ACIMAC esprime forte preoccupazione per la decisione delle istituzioni europee di respingere la proposta di revisione dell’ETS avanzata dalle Associazioni europee del comparto ceramico. Una scelta che arriva in un momento di particolare fragilità per l’intera filiera e che rischia di compromettere la tenuta industriale e occupazionale dei distretti ceramici italiani ed europei, dai produttori di piastrelle ai costruttori di macchine.
«La bocciatura della proposta europea è un segnale molto negativo per un settore che ha sempre investito, innovato e creduto nella transizione – dichiara Paolo Lamberti, presidente di ACIMAC -. Oggi però ci troviamo di fronte a un sistema ETS che non tiene conto delle specificità tecnologiche dei nostri processi e che rischia di compromettere la sopravvivenza stessa della filiera. Senza un intervento rapido, l’Europa rischia di perdere un patrimonio industriale strategico, mentre altri Paesi continuano a crescere con regole meno rigorose. Chiediamo alle istituzioni italiane ed europee di sostenere con forza la richiesta di revisione dell’ETS, non possiamo permetterci di perdere ulteriore know‑how industriale: ogni competenza che esce dall’Europa è un pezzo di competitività che non torna più indietro».
La preoccupazione riguarda anche il piano territoriale. Il distretto ceramico italiano rappresenta uno dei poli manifatturieri più importanti del Paese, con circa 40.000 addetti diretti e un indotto altamente specializzato, oggi esposto a scenari di delocalizzazione e perdita di competenze difficilmente recuperabili.
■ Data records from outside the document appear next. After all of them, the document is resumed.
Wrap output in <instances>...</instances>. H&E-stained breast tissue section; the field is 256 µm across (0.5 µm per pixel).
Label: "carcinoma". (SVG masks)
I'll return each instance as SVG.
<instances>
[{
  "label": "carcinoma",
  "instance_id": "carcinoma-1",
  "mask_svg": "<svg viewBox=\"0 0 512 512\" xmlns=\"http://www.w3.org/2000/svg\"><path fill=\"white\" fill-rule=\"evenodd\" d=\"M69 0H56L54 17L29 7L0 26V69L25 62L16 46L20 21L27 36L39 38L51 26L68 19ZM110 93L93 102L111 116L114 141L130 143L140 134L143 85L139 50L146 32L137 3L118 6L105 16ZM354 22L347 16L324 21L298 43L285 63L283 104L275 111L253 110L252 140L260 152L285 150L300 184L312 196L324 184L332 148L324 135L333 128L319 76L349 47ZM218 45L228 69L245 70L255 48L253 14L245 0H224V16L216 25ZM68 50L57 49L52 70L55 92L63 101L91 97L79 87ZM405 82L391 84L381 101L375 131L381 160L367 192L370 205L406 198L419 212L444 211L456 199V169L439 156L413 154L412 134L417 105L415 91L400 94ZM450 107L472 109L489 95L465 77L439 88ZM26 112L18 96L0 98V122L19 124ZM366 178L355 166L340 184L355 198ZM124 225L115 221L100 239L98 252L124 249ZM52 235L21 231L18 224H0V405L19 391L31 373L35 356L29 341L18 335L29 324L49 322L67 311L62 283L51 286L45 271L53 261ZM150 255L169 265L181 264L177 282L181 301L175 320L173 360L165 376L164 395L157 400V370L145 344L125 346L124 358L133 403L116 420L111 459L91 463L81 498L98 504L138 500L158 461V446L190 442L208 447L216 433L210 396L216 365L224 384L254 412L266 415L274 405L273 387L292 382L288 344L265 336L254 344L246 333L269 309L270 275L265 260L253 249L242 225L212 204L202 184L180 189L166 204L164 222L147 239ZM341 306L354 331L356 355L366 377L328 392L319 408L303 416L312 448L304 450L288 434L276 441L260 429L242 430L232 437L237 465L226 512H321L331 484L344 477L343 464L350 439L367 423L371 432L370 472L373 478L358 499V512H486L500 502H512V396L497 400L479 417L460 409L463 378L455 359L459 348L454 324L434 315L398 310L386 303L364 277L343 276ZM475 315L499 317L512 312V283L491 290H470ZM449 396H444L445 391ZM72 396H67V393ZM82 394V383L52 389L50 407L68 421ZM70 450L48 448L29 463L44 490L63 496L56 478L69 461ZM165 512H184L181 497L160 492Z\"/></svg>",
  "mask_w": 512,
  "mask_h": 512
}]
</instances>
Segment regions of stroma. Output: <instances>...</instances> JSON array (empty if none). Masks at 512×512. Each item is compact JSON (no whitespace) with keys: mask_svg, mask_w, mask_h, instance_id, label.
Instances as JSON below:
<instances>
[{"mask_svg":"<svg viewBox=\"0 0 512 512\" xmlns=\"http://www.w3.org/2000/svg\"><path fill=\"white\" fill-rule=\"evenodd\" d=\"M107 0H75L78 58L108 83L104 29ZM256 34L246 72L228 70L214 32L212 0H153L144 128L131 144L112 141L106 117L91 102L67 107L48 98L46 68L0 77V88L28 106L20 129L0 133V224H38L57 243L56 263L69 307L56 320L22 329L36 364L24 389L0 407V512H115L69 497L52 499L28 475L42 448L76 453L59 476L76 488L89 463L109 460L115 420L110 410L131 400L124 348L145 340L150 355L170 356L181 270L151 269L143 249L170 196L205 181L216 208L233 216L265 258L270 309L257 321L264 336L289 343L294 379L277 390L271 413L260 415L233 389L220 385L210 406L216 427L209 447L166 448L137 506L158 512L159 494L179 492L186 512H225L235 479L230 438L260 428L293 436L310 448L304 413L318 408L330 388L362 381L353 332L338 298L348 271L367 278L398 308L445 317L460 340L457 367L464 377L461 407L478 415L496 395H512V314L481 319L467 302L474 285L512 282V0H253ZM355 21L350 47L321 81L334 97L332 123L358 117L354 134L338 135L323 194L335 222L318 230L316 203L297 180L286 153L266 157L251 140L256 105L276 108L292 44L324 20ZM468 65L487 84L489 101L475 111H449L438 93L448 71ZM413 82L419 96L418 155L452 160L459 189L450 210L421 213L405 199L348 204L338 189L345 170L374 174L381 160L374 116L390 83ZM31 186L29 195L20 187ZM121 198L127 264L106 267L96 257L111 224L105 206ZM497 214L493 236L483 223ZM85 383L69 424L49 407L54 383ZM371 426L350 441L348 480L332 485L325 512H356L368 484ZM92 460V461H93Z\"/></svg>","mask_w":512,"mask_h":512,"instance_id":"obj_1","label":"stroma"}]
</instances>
In assenza di correttivi al sistema ETS, esiste un rischio concreto e significativo di una riduzione del numero di imprese e di posti di lavoro, con effetti profondi sulla struttura industriale e sociale dei territori.
Secondo Acimac, l’attuale configurazione del sistema europeo di scambio delle emissioni, irrigidita dalle modifiche introdotte con il pacchetto Fit for 55, sta generando un impatto sproporzionato sui settori energivori, tra cui la ceramica e la sua catena di fornitura. L’aumento del costo delle quote di CO₂ e la riduzione progressiva delle assegnazioni gratuite stanno drenando risorse decisive per gli investimenti, proprio mentre le imprese sono chiamate a sostenere percorsi di innovazione tecnologica e di transizione energetica. A questo si aggiunge un contesto geopolitico estremamente instabile, che continua a mettere sotto pressione l’approvvigionamento energetico europeo e a rallentare i mercati internazionali, aggravando ulteriormente le difficoltà operative delle aziende del settore.
Negli ultimi anni il settore ceramico italiano ha investito in modo significativo in efficienza e sostenibilità, ma l’aggravio dei costi ETS sta determinando un rallentamento immediato dei piani industriali e un indebolimento della capacità competitiva dell’intero sistema europeo, con il rischio concreto di favorire produttori extra‑UE che operano in contesti regolatori meno stringenti.